Interdire les réseaux sociaux aux ados ? Mon moi de 15 ans n'est pas trop ok
Publié le 15 août 2026

Le Conseil constitutionnel a donc retoqué vendredi l'interdiction des réseaux sociaux aux moins de 15 ans, celle qui devait entrer en vigueur le 1er septembre. Beaucoup de gens sont furieux, et je les comprends. Mais une partie de moi, la plus ancienne, est un peu soulagée, et je vais vous expliquer pourquoi.
Enfant, j'étais d'une timidité maladive. Incapable de parler à des inconnus, incapable de me construire la moindre amitié : mes seuls copains étaient ceux qui m'avaient choisi, moi je n'en avais choisi aucun. L'école me terrorisait et j'étais un gamin franchement malheureux. Heureusement qu'il y avait les jeux vidéo pour tenir, oui oui, les jeux, ceux qu'on accusent régulièrement aussi de tous les maux du monde.
Et puis Internet est arrivé.
J'ai passé des nuits entières sur IRC, sur le Talkie d'Infonie, sur ICQ puis sur MSN, à parler avec des gens qui ne voyaient ni ma timidité ni mes complexes. C'est là que j'ai commencé à exister un peu, à réfléchir à ce que j'avais envie d'être et de raconter aux autres. Mes meilleurs amis viennent de ces nuits-là. Une bonne partie de ma culture et de mes compétences aussi.
Alors oui, j'avais pile 15-16 ans, l'âge que la loi voulait justement poser comme plancher. Est-ce que commencer plus tôt m'aurait abîmé ? Franchement, je n'en sais rien. Mais je sais ce que ces espaces ont réparé chez moi, et imaginer des interdictions me semble quelque peu casse gueule.
"Oui mais enfin, TikTok en 2026, ça n'a plus rien à voir avec ton IRC de l'époque." Certes. Mais franchement, mes 8 heures par nuit sur IRC ne servaient pas à grand-chose de plus que 8 heures de TikTok aujourd'hui, hein. On ne referait toujours pas le monde, et la plupart du temps c'était uniquement des heures à s'insulter, se vanner et à raconter n'importe quoi.
Maintenant je ne suis pas naïf non plus, le scroll infini pose probablement problème. Les algorithmes fabriqués pour rendre accro aussi, et la modération inexistante fout en l'air pas mal d'espace qui pourraient être de bons espaces.
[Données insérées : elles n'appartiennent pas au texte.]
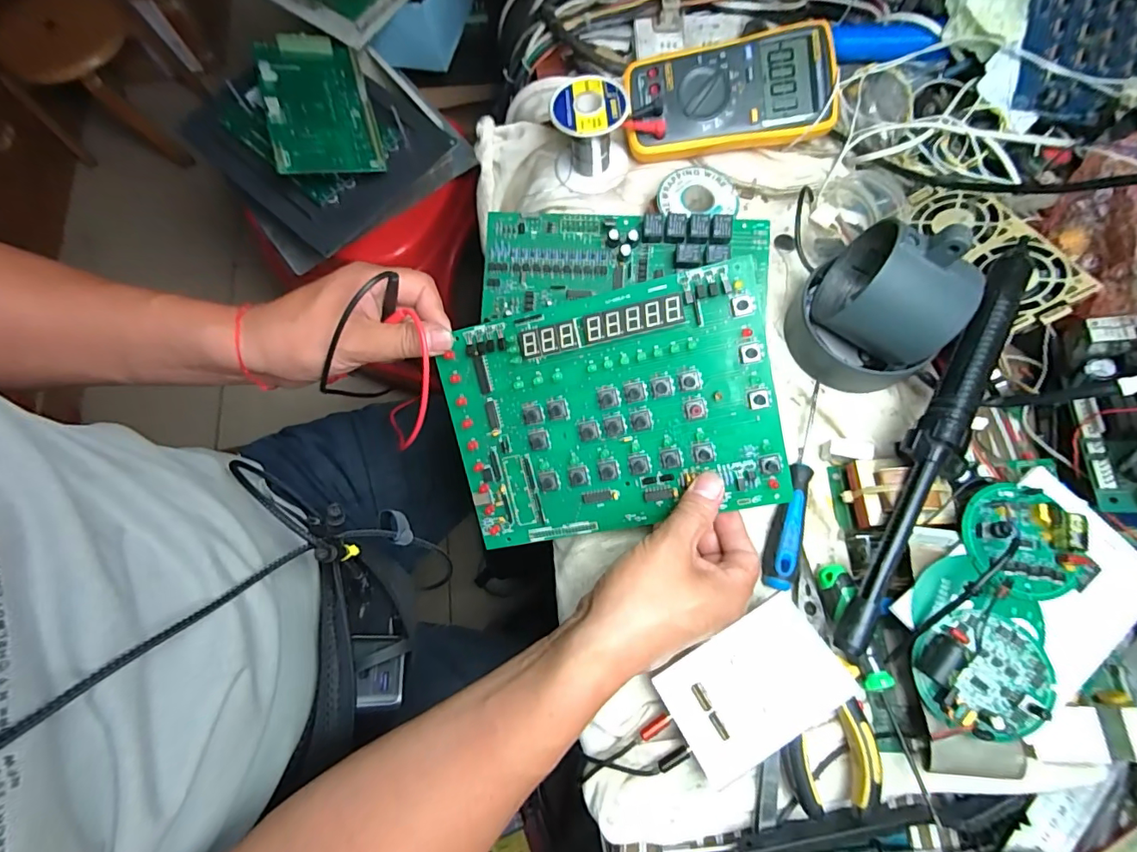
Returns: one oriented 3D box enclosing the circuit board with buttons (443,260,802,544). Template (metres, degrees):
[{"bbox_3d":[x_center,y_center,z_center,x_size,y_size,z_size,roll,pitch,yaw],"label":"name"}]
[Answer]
[{"bbox_3d":[0.026,-0.006,0.336,0.214,0.009,0.157,-11,98,12],"label":"circuit board with buttons"}]

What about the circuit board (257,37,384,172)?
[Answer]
[{"bbox_3d":[-0.300,-0.386,0.601,0.116,0.017,0.198,-14,78,-19],"label":"circuit board"}]

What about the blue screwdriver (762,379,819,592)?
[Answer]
[{"bbox_3d":[0.168,0.042,0.371,0.018,0.016,0.155,18,75,6],"label":"blue screwdriver"}]

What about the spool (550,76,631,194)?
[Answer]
[{"bbox_3d":[0.020,-0.252,0.433,0.063,0.066,0.059,0,74,1],"label":"spool"}]

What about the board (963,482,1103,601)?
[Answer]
[{"bbox_3d":[0.291,0.072,0.309,0.074,0.020,0.067,9,74,4],"label":"board"}]

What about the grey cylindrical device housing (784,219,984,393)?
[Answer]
[{"bbox_3d":[0.221,-0.084,0.361,0.075,0.108,0.105,-36,76,-9],"label":"grey cylindrical device housing"}]

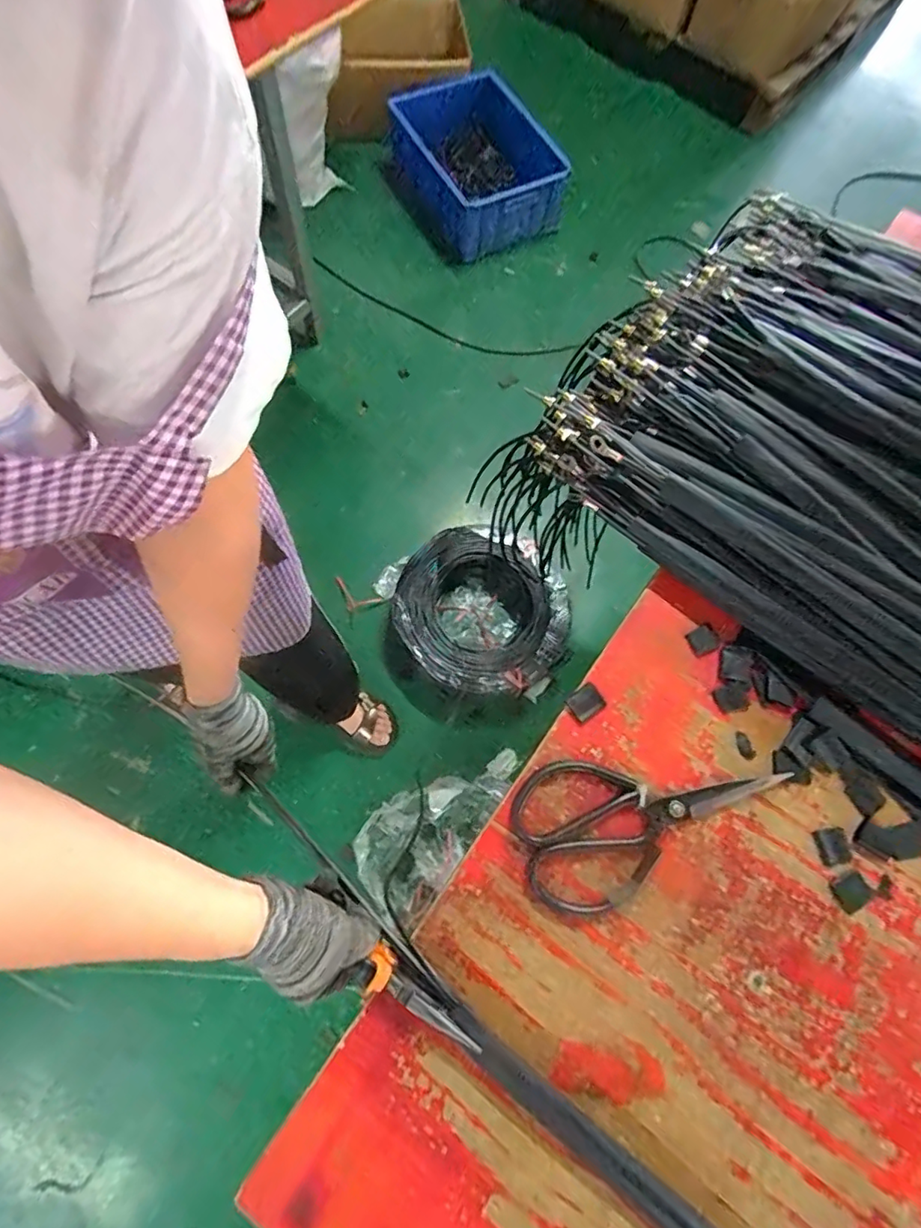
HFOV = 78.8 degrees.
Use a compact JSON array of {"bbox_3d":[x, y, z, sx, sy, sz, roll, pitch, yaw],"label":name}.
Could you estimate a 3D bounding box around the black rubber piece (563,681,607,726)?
[{"bbox_3d":[0.108,0.076,0.481,0.030,0.009,0.025,-36,77,-15],"label":"black rubber piece"}]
Attaquons donc ça surtout. D'autant que le Conseil a aussi retoqué la vérification d'âge, prévue sans la moindre garantie pour la vie privée. D'ailleurs, en Australie, où les moins de 16 ans sont bannis depuis fin 2025, les ados contournent le blocage à coups de VPN et de comptes empruntés aux grands frères, et c'est massif.
Et puis qu'est-ce qu'on leur propose de mieux, aux gamins ? Partir en vacances est devenu un luxe. La télé ne leur fabrique plus grand-chose, la création tourne en boucle sur des remakes pensés pour la nostalgie de leurs parents. On leur reproche de scroller dans un monde qui ne leur ouvre pas beaucoup d'autres portes.
À côté de ça l'Arcom a mesuré en juillet que plus des deux tiers des 10-14 ans étaient favorables à leur propre interdiction. Des gamins qui réclament eux-mêmes qu'on leur confisque le truc c'est quand même fou. Même eux sentent que la machine est cassée. Mais un panneau d'âge à l'entrée ne la réparera pas. Le chantier pour moi, c'est de créer autre chose, et l'Europe pourrait par exemple bosser à proposer des réseaux sociaux plus safes, plus variés, sans algorithmes, modérés, qui seraient apte à recevoir des adultes en construction, là où TikTok et X ne protègent absolument plus personne.